The costs of chronic diseases are not confined to the direct costs of operations and drug treatments. There are also significant indirect costs, including lower economic productivity as workers become sick and disabled, premature retirement, and the costs of various coping mechanisms – selling household assets or taking children out of school to care for an ill family member. The costs of chronic disease – to individuals and families, to communities, employers and economies – are rising rapidly.
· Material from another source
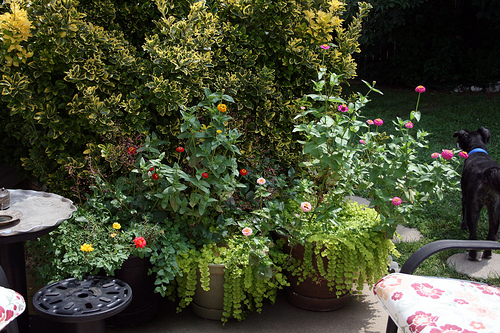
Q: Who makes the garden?
A: A gardener.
(Click here >> for more information on OxHA's work on the economics of chronic disease prevention.)
The developed world
The CDC estimate that in the United States the direct and indirect costs of smoking are more than $75 billion, and those of diabetes over $130 billion, each year. In developed countries, the rising cost of care is borne both by the public sector – displacing spending on other publicly funded projects – and the private sector, through rising insurance premiums for individuals and employers. In 2005, General Motors’ US employee health-care costs will reach $5.6 billion, and McKinsey estimates that by 2008, Fortune 500 companies’ health-care costs will be greater than their total net profits.
The developing world
The costs of chronic disease also fall heavily on less affluent societies. It is the poorest in society who are hardest hit by disability or death of a family member, especially where there is no social-security safety net – and in developing countries, chronic conditions manifest themselves at an earlier age than in the developed world, i.e. more victims are of working age. Costs of chronic disease can be crippling – where costs cannot be met by the state and employers, a greater proportion of the expense falls directly on individuals, and savings can be very rapidly eroded.
In many developing countries, the fall in infectious diseases has promoted economic growth and led to a reduction in abject poverty – but this economic growth will be undermined by increasing costs of chronic disease unless action is taken.
Reducing costs: the case for prevention
The cost of chronic diseases and their risk factors ranges from 0.02% to 5.87% of countries’ GDP worldwide. Prevention programmes reduce this cost: encouraging healthy behaviour can take the form of public policy across whole societies – such as banning smoking from public places – or can be based in communities, schools or workplaces. The CAPCoD project finalists are all examples of community-based projects, and company ‘wellness’ programmes are being put in place by many major corporations – PepsiCo, for example, estimates that its programme is already seeing a return of $3 for each $1 spent.